GNOME Bugzilla – Bug 735515
Tracker failed to extract mp3 information
Last modified: 2015-07-05 10:39:00 UTC
See file in attachement, tracker fail to extract informations. gnumdk@arch:~$ tracker-info ~/Musique/Collection/Punk\ Francais/Bolchoi/Bolchoi/04\ -\ Fier.mp3|grep title 'http://purl.org/dc/elements/1.1/title' = '䙩敲' 'nie:title' = '䙩敲'
Here mp3 file: https://drive.google.com/file/d/0B3oeICmTBtl7RmVaaUFZeE42Tkk/edit?usp=sharing
Thanks for the bug report, and providing the file :). This is not a failure to extract tags, but a mishap in the encoding detection in those. In short, ID3 tags supposedly support 4 encodings: ISO-8859-1, UTF-16, UTF-16BE and UTF-8. However, the first of all has been traditionally abused, storing other 8-bit encodings, which we attempt to read correctly. In order to do so, we concatenate all strings together and drop it to libicu encoding detection, and then use the given encoding on all "ISO-8859-1" tags. This specific file has valid ISO-8859-1 tags though, although the 'ï' in the album title misleads libicu into thinking this is "UTF-16BE" (??), so string conversion goes all kinds of wrong. I checked however that libicu is able to return the confidence on the result (which we're not using), and it's extremely low on this string, just 10%. If we propagate and check on that value, we might fallback to the default encoding. I'm pushing a patch doing so, it makes the text on this file to be extracted correctly.
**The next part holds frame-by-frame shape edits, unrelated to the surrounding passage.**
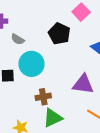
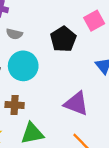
gray semicircle: (18, 39) -> (14, 34), turned -32
brown cross: (43, 97) -> (15, 105), moved

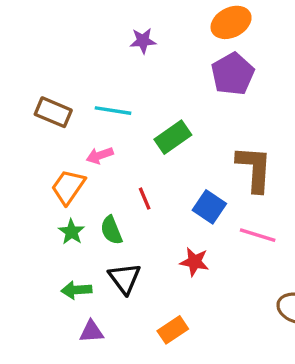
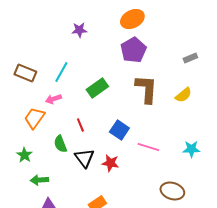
cyan line: (113, 111) -> (61, 72), turned -70
brown L-shape: (254, 169) -> (146, 89), moved
green star: (71, 232) -> (24, 155), moved
black triangle: (125, 278) -> (84, 158), moved

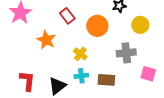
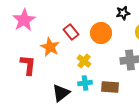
red rectangle: (67, 16) -> (71, 32), moved
red L-shape: (27, 81) -> (28, 65), moved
The following fix has been pushed: ede17cc extract-mp3: Bail out on encoding detection if confidence is too low
Created attachment 306850 [details] [review] extract-mp3: Bail out on encoding detection if confidence is too low Libicu encoding detection is able to tell the confidence it got on the detection, we should be using that in case the confidence is too low, as that means the returned encoding is probably bogus, and we have an encoding to fallback on. This fixes detection on the file reported on bug #735515, where a couple of 'ï' chars (valid ISO-8859-1) make libicu detect UTF-16BE, although with an extremely low confidence.